I am trying to implement a logic in Redshift Spectrum where my original table looks like below:
Records in the student table:
1 || student1 || Boston || 2019-01-01
2 || student2 || New York || 2019-02-01
3 || student3 || Chicago || 2019-03-01
1 || student1 || Dallas || 2019-03-01
Records in the incremental table studentinc looks like below:
1 || student1 || SFO || 2019-04-01
4 || student4 || Detroit || 2019-04-01
By joining both student and studentinc tables, I am trying to get the latest set of records which should look like below:
2 || student2 || New York || 2019-02-01
3 || student3 || Chicago || 2019-03-01
1 || student1 || SFO || 2019-04-01
4 || student4 || Detroit || 2019-04-01
I have got this solution by doing UNION of both student and studentinc, then querying the result of union based on max(modified_ts). However, this solution isn't good for huge tables, is there a better solution which works by joining both the tables?

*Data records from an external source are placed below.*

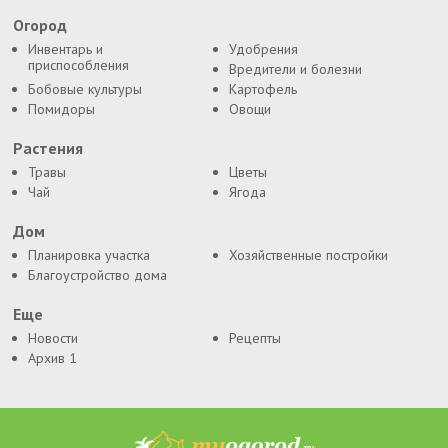
Огород
Инвентарь и
Удобрения
приспособления
Вредители и болезни
Бобовые культуры
Картофель
Помидоры
Овощи
Растения
Травы
Цветы
Чай
Ягода
Дом
Планировка участка
Хозяйственные постройки
Благоустройство дома
Еще
Новости
Рецепты
Архив 1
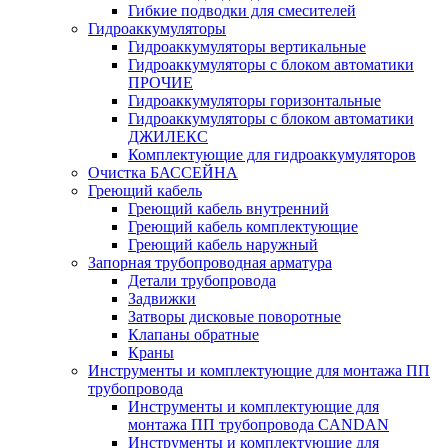
Гибкие подводки для смесителей
Гидроаккумуляторы
Гидроаккумуляторы вертикальные
Гидроаккумуляторы с блоком автоматики
ПРОЧИЕ
Гидроаккумуляторы горизонтальные
Гидроаккумуляторы с блоком автоматики
ДЖИЛЕКС
Комплектующие для гидроаккумуляторов
Очистка БАССЕЙНА
Греющий кабель
Греющий кабель внутренний
Греющий кабель комплектующие
Греющий кабель наружный
Запорная трубопроводная арматура
Детали трубопровода
Задвижки
Затворы дисковые поворотные
Клапаны обратные
Краны
Инструменты и комплектующие для монтажа ПП
трубопровода
Инструменты и комплектующие для
монтажа ПП трубопровода CANDAN
Инструменты и комплектующие для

I would recommend window functions:
select s.*
from (select s.*,
row_number() over (partition by studentid order by date desc) as seqnum
from ((select s.* from student
) union all
(select i.* from incremental
from incremental
)
) s
) s
where seqnum = 1;
Note: The union all
requires that the columns be exactly the same and in the same order. You may need to list out the columns if they are not the same.